Zur Schuldfähigkeit:
Was genau bedeutet 'das Unrecht einer Tat einsehen'? Muss das ein Strafmaß beeinflussen? Ein erwachsener Mensch muss ja nicht ein Unrecht einsehen, er kann aber lernen, dass seine Umgebung unter Strafandrohung bestimmte Taten nicht duldet. Das sind unterschiedliche Dinge, und ich sehe die Schwelle für das Erkennen, was geduldet ist und was nicht, deutlich niedriger als die Einsicht, warum das so ist. Die Zeit bis zum Erwachsenwerden müsste reichen um die Anforderungen der Umwelt zu lernen, der Mensch lernt in dieser Zeit ja auch, dass er auf die Nase fällt wenn er an der Treppe den Fuß nicht anhebt.

Zum Beherrschen Können und Hirnphysiologie: Es mag ja sein, dass eine bestimmte Hirnphysiologie mit - sagen wir mal - niedrigeren Hemmschwellen korreliert. Aber auch hier gilt, dass ein einigermaßen ins Erwachsenenalter Gekommener gelernt haben muss, mit seinen spezifischen Eigenschaften zurechtzukommen, das heißt auch, Situationen zu meiden, die er nicht beherrschen kann. So wie ein Contergangeschädigter lernen muss, mit seinen verkümmerten Gliedmaßen zurechtzukommen. Ein solcher Mensch kann dann nicht alles tun was 'normale' Menschen können, aber er kann nicht allzu komplexe normierte Grenzen einhalten.

Also: Breivik wusste, dass er keine Menschen erschießen darf. Das ist ein recht einfaches Prinzip. Ob er das einsieht, sollte eigentlich nicht interessieren. Warum soll sich das Gericht damit beschäftigen, ob er sich ein Recht auf seine Taten vorgegaukelt hat?

Ich weiß, etwas simpel, aber was spricht gegen einfache Ansätze?

Gruß, Martin

Uwe Richard Offline



Beiträge: 1.255

02.12.2011 09:37
#57 RE: firing neurons Antworten

Zitat von Zettel
Er hatte in seiner aktiven Zeit Lehrverpflichtungen, die sich ein heutiger Professor kaum vorstellen kann - mehr als zwanzig Semesterwochenstunden, wenn ich mich recht erinnere. (Es waren allerdings zum Teil wirklich reine "Vorlesungen" aus Büchern).
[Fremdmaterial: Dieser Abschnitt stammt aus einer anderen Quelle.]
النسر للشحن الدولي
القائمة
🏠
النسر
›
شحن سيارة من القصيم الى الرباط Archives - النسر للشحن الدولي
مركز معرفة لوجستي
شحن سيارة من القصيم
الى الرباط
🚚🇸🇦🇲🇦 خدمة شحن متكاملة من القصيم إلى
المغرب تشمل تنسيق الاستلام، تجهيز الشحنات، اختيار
Im Vergleich zu den heutigen Verpflichtungen eines Profs, hatten die damals relativ wenig zu tun. Seminararbeiten gab's nicht, und selbst eine Vorbereitung auf eine Vorlesung war meist nicht nötig. Die Studenten kamen, oder auch nicht ... easy livin, sozusagen. Das war meines Wissens selbst in den 50ern des letzten Jahrhunderts nicht anders. Korrigieren Sie mich bitte, falls ich mich irre.

 
Mit freundlichem Gruß

--
„Die Wahrheit ist dem Menschen zumutbar“ – sagt Ingeborg Bachmann

C. Offline




Beiträge: 2.639

22.12.2011 13:04
#58 RE: Marginalie: Ist Breivik schizophren? Antworten

Zitat von Zettel

Er wäre damit nicht schuldunfähig; nach deutschem Recht nicht und offenbar auch nicht nach norwegischem.



Nachtrag: Breivik nicht zurechnungsfähig

Zitat
Oslo (dpa) - Eine norwegische Prüfungskommission hat das umstrittene Gutachten zur Unzurechnungsfähigkeit des Massenmörders Anders Behring Breivik bestätigt. Die Kommission aus Rechtsmedizinern erklärte, sie habe keine Anmerkungen zu dem Gutachten von zwei Rechtspsychiatern. Diese hatten Breivik als «psychotisch» und «paranoid schizophren» eingestuft und damit teilweise heftige Kritik im In- und Ausland ausgelöst


Damit werden sich die Kritiker "aus dem In- und Ausland" nicht zufrieden geben.